Written instruction: Count the lines of the records below that contain the string "catalogue", treating uppercase and lowercase as different. Give only the number.

[Collection entries]
•••
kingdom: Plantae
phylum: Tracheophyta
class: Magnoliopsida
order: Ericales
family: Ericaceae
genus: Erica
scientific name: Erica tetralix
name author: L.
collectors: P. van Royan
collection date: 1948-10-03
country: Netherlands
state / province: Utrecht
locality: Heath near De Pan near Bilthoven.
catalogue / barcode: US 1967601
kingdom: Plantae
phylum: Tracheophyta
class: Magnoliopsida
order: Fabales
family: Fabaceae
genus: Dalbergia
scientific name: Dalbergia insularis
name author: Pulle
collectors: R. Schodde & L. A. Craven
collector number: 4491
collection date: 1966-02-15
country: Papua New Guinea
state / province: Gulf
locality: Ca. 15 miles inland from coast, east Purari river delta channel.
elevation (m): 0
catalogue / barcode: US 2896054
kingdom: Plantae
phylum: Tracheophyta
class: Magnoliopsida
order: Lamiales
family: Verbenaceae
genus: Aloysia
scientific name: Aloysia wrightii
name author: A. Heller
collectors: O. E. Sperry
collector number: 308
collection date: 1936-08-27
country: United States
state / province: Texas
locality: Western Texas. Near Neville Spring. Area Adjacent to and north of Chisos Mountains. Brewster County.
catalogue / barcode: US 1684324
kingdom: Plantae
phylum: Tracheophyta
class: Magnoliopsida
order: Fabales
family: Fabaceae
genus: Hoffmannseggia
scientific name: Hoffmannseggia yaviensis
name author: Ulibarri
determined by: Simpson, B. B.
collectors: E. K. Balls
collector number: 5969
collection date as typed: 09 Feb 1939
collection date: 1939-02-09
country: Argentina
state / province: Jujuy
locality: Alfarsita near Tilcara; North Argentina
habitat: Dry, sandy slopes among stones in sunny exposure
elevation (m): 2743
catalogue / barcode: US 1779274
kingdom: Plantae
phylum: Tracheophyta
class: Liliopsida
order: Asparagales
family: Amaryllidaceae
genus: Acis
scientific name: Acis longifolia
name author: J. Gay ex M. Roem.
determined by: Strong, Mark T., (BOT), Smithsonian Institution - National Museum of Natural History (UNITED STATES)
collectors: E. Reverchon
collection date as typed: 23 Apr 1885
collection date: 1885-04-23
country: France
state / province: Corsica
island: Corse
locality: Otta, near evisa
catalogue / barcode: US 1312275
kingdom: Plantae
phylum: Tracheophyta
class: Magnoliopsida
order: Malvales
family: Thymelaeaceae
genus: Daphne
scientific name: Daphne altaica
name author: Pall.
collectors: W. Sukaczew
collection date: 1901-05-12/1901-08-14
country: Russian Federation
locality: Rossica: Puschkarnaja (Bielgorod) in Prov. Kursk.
•••
Answer to this task: 5